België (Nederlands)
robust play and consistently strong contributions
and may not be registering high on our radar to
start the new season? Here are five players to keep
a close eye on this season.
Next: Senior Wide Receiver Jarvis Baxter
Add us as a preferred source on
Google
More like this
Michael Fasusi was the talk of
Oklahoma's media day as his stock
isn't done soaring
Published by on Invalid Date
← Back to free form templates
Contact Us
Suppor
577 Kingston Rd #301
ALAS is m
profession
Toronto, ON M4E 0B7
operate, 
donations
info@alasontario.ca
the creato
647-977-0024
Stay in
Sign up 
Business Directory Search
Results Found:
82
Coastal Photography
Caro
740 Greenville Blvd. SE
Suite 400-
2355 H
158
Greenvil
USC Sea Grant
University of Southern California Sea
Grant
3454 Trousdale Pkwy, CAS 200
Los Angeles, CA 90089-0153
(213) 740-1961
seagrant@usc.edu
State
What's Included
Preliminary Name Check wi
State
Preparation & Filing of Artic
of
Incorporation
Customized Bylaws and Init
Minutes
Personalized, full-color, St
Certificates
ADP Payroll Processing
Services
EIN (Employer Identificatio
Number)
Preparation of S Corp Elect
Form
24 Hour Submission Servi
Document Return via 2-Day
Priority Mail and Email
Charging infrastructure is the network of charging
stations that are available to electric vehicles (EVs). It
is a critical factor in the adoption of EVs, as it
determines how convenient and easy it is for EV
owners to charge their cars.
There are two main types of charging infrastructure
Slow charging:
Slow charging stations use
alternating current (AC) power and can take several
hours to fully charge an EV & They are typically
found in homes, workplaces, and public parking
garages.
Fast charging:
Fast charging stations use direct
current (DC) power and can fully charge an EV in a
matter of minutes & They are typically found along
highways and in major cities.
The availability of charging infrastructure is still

◇ ◇ ◇ ◇ ◇

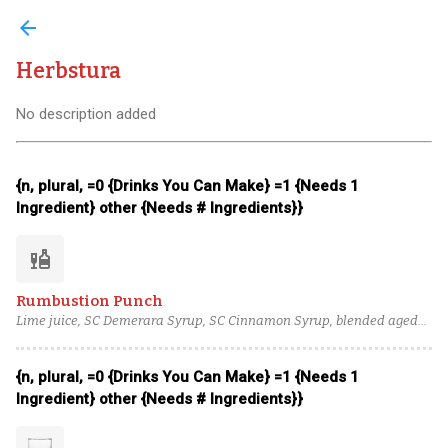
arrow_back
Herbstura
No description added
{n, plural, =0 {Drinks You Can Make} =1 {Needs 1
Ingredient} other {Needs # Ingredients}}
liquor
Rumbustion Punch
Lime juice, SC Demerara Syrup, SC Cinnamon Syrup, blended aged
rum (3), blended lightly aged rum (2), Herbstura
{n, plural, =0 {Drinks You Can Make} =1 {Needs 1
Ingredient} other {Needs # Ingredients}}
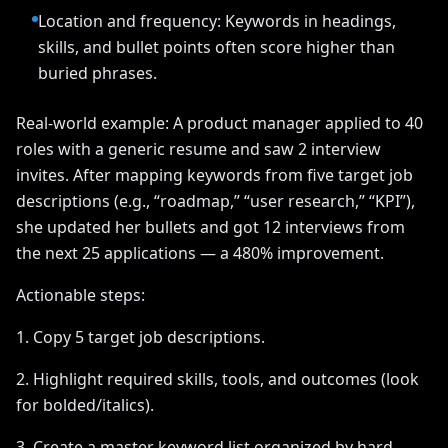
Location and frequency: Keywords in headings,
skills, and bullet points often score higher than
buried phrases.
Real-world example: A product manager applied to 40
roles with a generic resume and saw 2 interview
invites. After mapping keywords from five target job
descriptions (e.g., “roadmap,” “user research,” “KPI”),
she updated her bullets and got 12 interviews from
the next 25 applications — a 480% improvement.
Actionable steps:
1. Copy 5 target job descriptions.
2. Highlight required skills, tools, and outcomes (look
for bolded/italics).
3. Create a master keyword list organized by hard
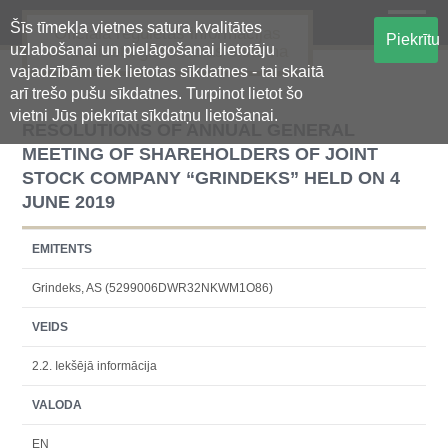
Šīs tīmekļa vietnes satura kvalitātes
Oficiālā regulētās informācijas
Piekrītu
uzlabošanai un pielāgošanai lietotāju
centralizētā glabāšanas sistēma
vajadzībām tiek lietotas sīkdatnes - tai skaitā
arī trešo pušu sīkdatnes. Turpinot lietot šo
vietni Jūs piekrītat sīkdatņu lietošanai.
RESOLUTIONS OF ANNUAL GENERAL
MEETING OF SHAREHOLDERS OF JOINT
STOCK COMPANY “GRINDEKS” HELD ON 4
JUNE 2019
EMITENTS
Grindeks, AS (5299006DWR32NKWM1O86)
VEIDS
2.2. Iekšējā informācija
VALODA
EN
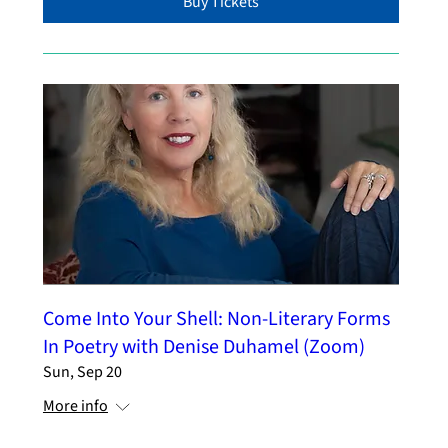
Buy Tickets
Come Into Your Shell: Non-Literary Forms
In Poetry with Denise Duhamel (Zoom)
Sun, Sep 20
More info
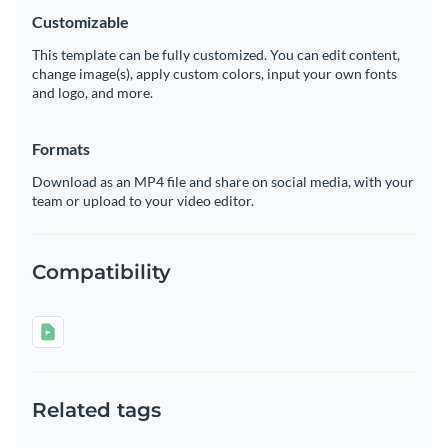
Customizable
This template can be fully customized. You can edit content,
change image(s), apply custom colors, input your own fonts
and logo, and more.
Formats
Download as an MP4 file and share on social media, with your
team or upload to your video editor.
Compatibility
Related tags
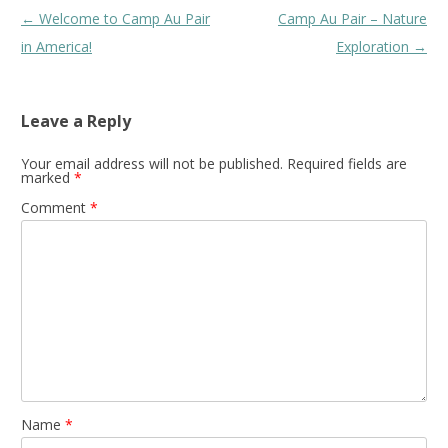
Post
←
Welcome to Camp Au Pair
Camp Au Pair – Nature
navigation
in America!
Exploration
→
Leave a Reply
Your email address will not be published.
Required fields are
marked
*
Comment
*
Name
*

◇ ◇ ◇ ◇ ◇

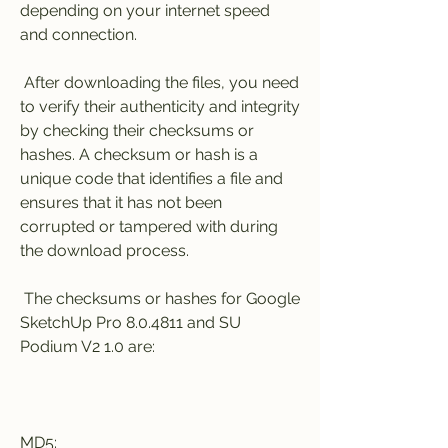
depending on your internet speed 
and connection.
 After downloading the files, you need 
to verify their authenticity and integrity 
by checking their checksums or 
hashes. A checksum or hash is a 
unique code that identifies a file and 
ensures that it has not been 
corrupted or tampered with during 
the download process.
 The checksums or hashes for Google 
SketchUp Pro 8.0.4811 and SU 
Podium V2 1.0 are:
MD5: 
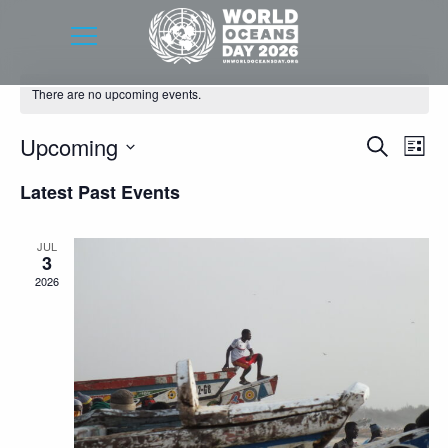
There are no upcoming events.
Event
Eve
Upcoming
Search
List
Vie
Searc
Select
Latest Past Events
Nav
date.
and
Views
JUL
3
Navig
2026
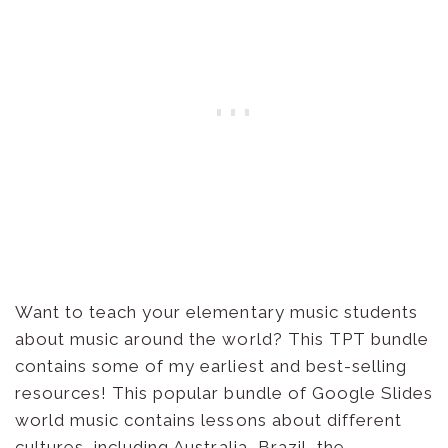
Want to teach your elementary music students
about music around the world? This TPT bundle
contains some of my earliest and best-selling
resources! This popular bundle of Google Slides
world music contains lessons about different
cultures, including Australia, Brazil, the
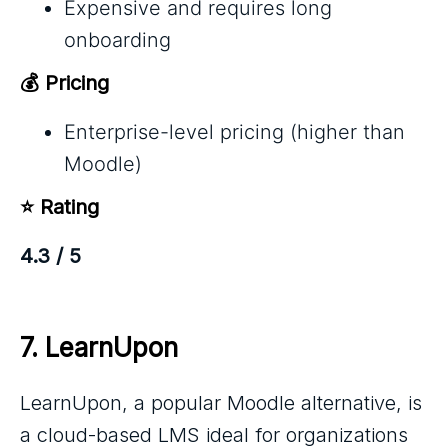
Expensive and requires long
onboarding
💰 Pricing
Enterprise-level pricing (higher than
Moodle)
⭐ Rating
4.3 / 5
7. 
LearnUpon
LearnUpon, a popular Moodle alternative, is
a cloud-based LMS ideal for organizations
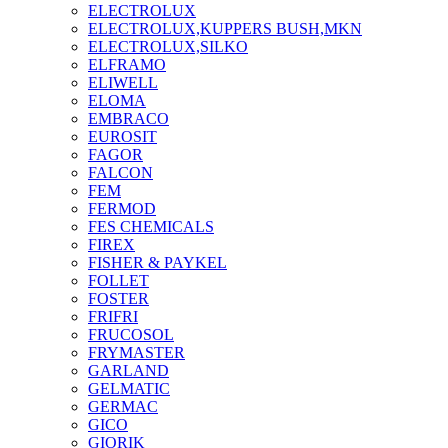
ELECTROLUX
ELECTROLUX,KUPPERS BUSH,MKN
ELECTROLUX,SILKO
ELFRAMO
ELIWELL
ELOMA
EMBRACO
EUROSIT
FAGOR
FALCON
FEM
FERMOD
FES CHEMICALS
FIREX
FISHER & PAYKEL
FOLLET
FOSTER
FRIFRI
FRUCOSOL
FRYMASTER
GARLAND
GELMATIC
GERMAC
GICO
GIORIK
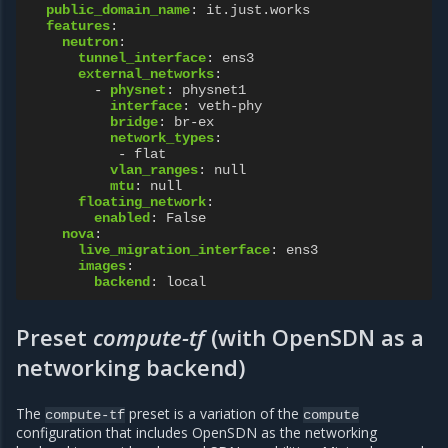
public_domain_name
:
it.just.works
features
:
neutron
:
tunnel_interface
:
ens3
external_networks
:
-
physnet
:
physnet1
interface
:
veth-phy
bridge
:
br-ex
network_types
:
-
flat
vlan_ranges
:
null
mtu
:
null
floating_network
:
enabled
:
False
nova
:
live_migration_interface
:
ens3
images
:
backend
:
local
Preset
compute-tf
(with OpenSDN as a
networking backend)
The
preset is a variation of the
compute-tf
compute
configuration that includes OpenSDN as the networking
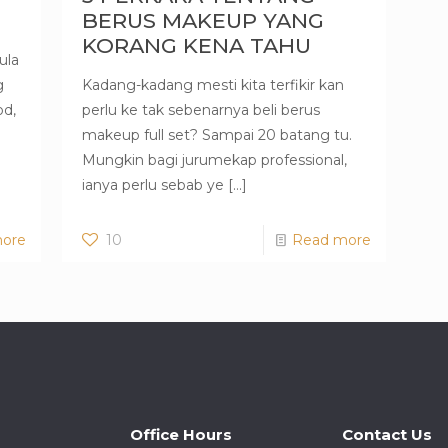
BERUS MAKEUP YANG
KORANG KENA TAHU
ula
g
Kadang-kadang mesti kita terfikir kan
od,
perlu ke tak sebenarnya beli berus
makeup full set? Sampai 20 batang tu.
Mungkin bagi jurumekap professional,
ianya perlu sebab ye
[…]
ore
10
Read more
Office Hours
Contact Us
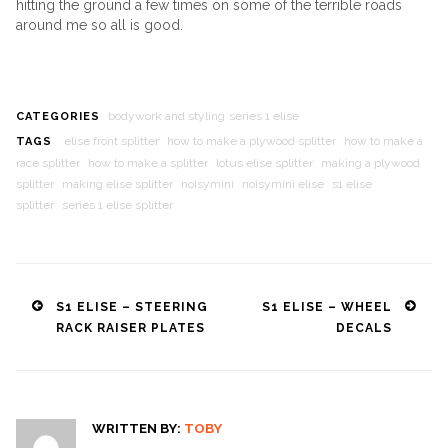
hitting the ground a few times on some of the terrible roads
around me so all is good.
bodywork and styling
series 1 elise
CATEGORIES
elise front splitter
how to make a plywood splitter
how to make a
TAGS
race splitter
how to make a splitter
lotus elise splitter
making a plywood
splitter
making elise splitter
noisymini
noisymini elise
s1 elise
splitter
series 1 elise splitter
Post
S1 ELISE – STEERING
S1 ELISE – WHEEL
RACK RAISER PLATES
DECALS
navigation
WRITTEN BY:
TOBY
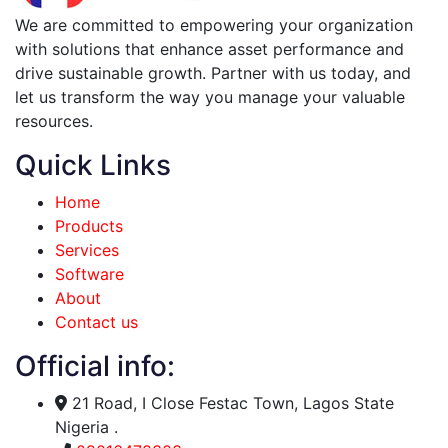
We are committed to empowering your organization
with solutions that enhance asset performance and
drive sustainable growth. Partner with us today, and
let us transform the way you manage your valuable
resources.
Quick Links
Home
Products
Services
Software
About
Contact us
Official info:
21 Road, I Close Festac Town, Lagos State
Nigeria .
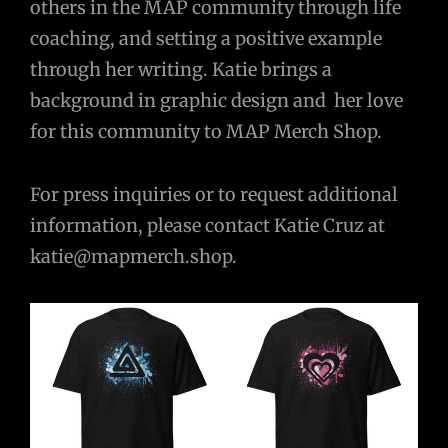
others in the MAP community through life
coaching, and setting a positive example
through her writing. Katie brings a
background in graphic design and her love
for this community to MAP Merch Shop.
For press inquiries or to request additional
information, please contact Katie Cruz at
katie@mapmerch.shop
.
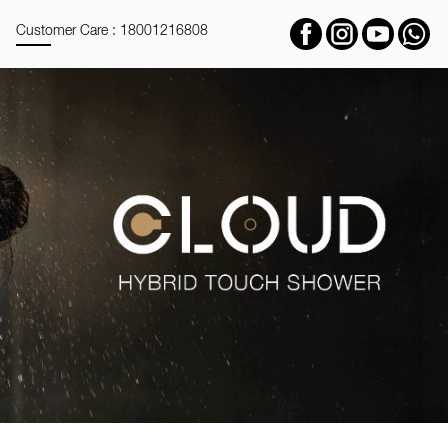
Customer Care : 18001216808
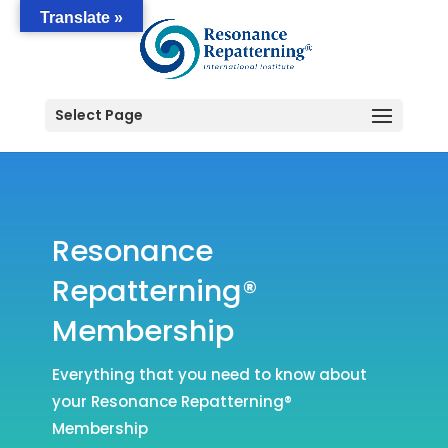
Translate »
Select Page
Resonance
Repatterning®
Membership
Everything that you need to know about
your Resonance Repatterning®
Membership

◇ ◇ ◇ ◇ ◇

#### [WHAT TO DO]
Among the lines of the records, copy out each one that contains the word "higher".

#### [SOLUTION TO THIS TASK]
skills, and bullet points often score higher than
Enterprise-level pricing (higher than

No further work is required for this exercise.